EDİRNELİ turizmci Gökhan Balta, kentin en eski yerleşim yeri Kaleiçi’nde 1990 yılında satın aldığı 116 yıllık tarihi konağı, casusluk olaylarına da konu olan ‘Edirne Kırmızısı’ rengine boyattı. İngiltere’den özel olarak 2 ayda getirttiği boyayla konağı 2 haftada 'Edirne Kırmızı'na dönüştüren Balta, amacının hem tarihi yapıları korumak hem de kültürel değerlere sahip çıkmak olduğunu söyledi.
İlk kez 15’inci yüzyılda Edirnekari sanatçılarının kullandığı, uğruna casusluk olaylarına imza atılan ‘Edirne Kırmızısı’, tarih ve kültür tutkunları tarafından Edirne’nin sokaklarını da süslemeye başladı. Edirneli turizmci Gökhan Balta, kentin en eski yerleşim yeri Kaleiçi’nde 1990 yılında satın aldığı 116 yıllık tarihi konağı, İngiltere’den getirttiği Edirne Kırmızısı rengine boyattı. Konağı
1990 yılında satın alan ve restore ettiren Balta, Fransızca’da "Rouge d'Adrinople" olarak anılan, Sanayi Devrimi ile birlikte Avrupa'nın gözlerini üzerine çeken 'Edirne Kırmızısı'nı konağa uygulama kararı aldı. Bu süreçte rengin kodunu İngiltere’deki firmaya bildiren ve özel izinle Türkiye’ye getirten Balta, 2 hafta boyunca konağın boyanmasını bekledi. Ortaya çıkan sonuçla vatandaşların beğenisini toplayan Balta, tarihi semte yeni bir soluk kattı. 

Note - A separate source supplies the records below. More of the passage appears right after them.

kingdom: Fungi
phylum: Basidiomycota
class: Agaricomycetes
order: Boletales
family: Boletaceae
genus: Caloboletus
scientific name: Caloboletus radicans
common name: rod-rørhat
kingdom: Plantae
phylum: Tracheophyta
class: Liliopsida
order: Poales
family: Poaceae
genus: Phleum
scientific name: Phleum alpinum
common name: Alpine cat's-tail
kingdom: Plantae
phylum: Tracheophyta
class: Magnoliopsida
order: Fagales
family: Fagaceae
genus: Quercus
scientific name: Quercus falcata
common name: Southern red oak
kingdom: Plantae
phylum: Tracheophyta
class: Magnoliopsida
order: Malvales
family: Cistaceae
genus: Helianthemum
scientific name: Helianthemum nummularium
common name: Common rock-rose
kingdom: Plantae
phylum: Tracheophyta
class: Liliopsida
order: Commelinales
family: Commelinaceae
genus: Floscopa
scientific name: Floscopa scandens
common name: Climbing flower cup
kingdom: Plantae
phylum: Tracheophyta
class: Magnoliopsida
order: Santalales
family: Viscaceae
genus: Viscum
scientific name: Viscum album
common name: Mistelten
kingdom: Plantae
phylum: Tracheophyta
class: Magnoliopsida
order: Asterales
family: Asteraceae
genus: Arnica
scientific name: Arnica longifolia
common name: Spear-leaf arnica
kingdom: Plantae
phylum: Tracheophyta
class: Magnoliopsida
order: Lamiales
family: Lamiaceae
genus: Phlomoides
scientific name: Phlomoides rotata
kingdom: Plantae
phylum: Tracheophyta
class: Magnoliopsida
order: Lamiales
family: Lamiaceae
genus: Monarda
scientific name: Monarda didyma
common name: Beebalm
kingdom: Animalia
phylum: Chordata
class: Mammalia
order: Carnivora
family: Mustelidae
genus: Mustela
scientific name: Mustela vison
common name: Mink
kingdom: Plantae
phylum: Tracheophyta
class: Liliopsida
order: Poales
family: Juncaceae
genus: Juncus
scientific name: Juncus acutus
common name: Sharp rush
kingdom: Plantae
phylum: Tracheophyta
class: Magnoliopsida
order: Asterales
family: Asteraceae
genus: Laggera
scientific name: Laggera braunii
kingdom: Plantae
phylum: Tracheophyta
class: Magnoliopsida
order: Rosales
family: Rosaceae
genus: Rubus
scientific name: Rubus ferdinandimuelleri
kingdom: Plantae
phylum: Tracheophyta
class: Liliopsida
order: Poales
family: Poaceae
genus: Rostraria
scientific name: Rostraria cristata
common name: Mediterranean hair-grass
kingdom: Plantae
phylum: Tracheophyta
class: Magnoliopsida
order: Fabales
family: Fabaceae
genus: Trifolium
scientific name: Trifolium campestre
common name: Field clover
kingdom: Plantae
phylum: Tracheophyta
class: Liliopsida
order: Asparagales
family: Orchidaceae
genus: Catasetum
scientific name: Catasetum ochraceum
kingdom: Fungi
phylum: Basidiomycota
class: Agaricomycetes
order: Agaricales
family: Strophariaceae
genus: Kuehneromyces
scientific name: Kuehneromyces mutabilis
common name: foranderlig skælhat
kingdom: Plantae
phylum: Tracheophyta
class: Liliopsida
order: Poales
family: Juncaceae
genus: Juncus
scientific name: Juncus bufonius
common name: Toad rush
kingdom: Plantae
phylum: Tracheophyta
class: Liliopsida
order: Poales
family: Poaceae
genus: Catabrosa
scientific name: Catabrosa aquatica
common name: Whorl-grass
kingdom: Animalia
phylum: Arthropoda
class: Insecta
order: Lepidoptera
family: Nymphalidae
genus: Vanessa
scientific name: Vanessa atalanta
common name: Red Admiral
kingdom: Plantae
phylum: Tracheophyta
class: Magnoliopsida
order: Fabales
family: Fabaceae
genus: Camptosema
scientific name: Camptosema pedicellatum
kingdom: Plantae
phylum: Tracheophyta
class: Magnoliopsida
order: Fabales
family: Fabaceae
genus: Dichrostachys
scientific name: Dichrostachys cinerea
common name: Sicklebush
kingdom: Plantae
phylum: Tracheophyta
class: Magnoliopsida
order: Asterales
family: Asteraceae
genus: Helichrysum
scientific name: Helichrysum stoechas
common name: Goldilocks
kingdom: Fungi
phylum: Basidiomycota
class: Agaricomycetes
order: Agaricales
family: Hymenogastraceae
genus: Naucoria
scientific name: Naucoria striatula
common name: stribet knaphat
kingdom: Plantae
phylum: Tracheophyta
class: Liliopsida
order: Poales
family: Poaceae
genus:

Amacının Edirne Kırmızısı'nın somut göstergesini halkla buluşturmak olduğunu söyleyen Balta, "1990’lı yıllarda Edirne tarihine sahip çıkmak için satın aldığımız ve restore ettiğimiz bir konak burası. 1903 yılında yapılmış. Şimdi yeniden boyadık. Evi boyarken Edirne Kırmızısı'ndan feyz aldık. Bunun için dış cephe boyasını özel olarak İngiltere'den getirttik. Dış cephesini Edirne Kırmızısı rengine boyattık. En büyük amacımız bu rengin Edirne’de somut bir göstergesi olmasını sağlamaktı. Hem evi korumak istedik hem de görsel güzellik için bu renge boyadık" dedi. 
'EVİ MÜZE YAPABİLİRİZ'
Ailesiyle birlikte Kaleiçi semtinde büyüdüklerini söyleyen Balta, Edirne’nin tarihi ve kültürel yapılarına sahip çıkmanın önemine de vurgu yaptı. Balta, "Bu ev aslında Edirne büyük yangınından sonra yapılan ilk evlerden biri. Tarihine baktığınızda tapu kayıtlarında 1903 yılında yapıldığını tespit ettik. Biz de aile olarak bu bölgede büyüdüğümüz için, Edirne tarihi ve kültürel yapılarına sahip çıkmak istediğimi için 1990 yılında satın aldık ve o günden bugüne şahsi evimiz olarak kullanıyoruz. Bundan sonraki süreçte çeşitli planlamalarımız ve projelerimiz var. Bununla ilgili çalışmaları yapacağız. Belki bir müze veya daha değişik amaçlı olarak kullanabiliriz" diye konuştu.